(Dataset records)

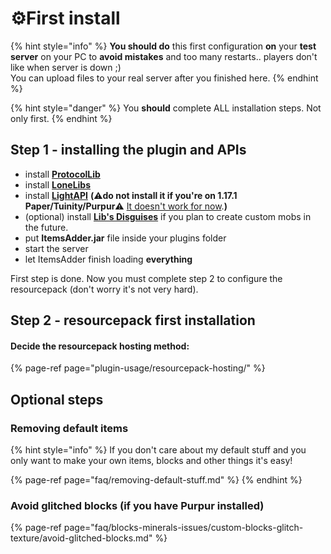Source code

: # ⚙️First install

{% hint style="info" %}
**You should do** this first configuration **on** your **test server** on your PC to **avoid mistakes** and too many restarts.. players don't like when server is down ;\)  
You can upload files to your real server after you finished here.
{% endhint %}

{% hint style="danger" %}
You **should** complete ALL installation steps. Not only first.
{% endhint %}

## Step 1 - installing the plugin and APIs

* install [**ProtocolLib**](https://www.spigotmc.org/resources/protocollib.1997/)
* install [**LoneLibs**](https://www.spigotmc.org/resources/lonelibs.75974/)
* install [**LightAPI**](https://www.spigotmc.org/resources/lightapi-fork.48247/) **\(**⚠️**do not install it if you're on 1.17.1 Paper/Tuinity/Purpur**⚠️ [It doesn't work for now](https://www.spigotmc.org/threads/lightapi-fork.278321/page-10#post-4237787).**\)**
* \(optional\) install [**Lib's Disguises**](https://www.spigotmc.org/resources/libs-disguises-free.81/) if you plan to create custom mobs in the future.
* put **ItemsAdder.jar** file inside your plugins folder
* start the server
* let ItemsAdder finish loading **everything**

First step is done. Now you must complete step 2 to configure the resourcepack \(don't worry it's not very hard\).

## Step 2 - resourcepack first installation

#### Decide the resourcepack hosting method: 

{% page-ref page="plugin-usage/resourcepack-hosting/" %}

## Optional steps

### Removing default items

{% hint style="info" %}
If you don't care about my default stuff and you only want to make your own items, blocks and other things it's easy!

{% page-ref page="faq/removing-default-stuff.md" %}
{% endhint %}

### Avoid glitched blocks \(if you have Purpur installed\)

{% page-ref page="faq/blocks-minerals-issues/custom-blocks-glitch-texture/avoid-glitched-blocks.md" %}

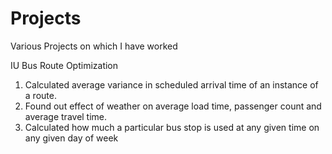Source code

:# Projects
Various Projects on which I have worked

IU Bus Route Optimization
1. Calculated average variance in scheduled arrival time of an instance
of a route.
2. Found out effect of weather on average load time, passenger count and
average travel time.
3. Calculated how much a particular bus stop is used at any given time
on any given day of week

(End Dataset records)

**Your goal:** Count the lines in the rows above that contain the word "Purpur", matching case exactly. Reply with the number only.

**Expected answer:** 2